What you should do >>
Transcribe exactly the line that contains "Nga lần đầu ra mắt xuồng không người lái" and every line after it to the end of the entries, and nothing more.

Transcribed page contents
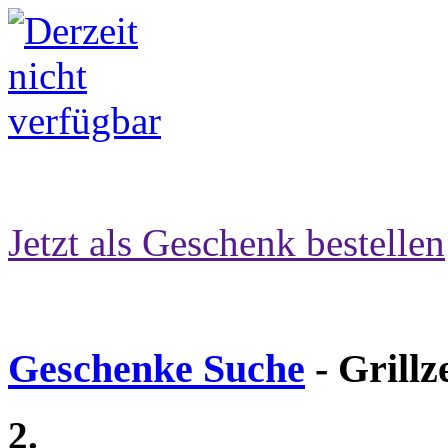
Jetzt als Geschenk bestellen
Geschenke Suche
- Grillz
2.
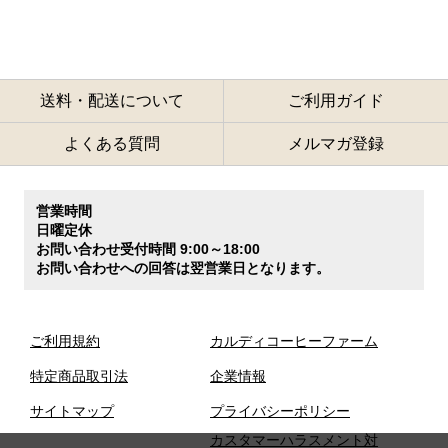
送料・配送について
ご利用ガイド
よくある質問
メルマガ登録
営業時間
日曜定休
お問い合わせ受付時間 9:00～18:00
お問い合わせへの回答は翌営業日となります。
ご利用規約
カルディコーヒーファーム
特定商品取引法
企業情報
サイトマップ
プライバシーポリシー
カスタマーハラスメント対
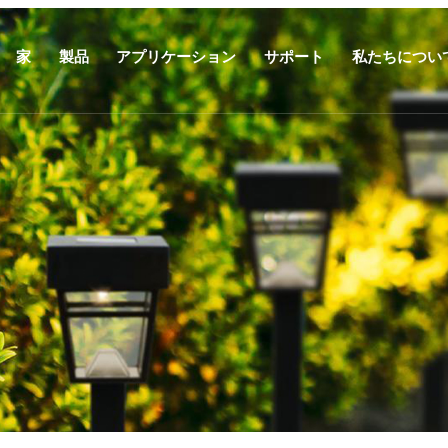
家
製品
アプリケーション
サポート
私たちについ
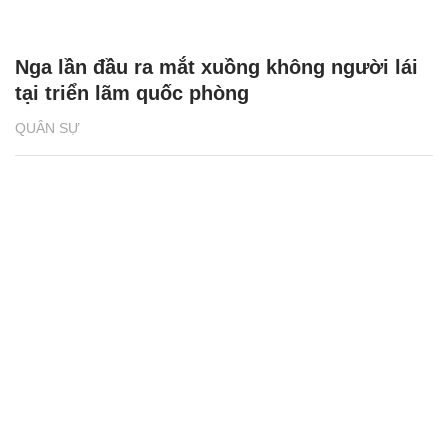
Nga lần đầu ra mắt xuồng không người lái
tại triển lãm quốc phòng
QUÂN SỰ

Exercise solution >>
Nga lần đầu ra mắt xuồng không người lái
tại triển lãm quốc phòng
QUÂN SỰ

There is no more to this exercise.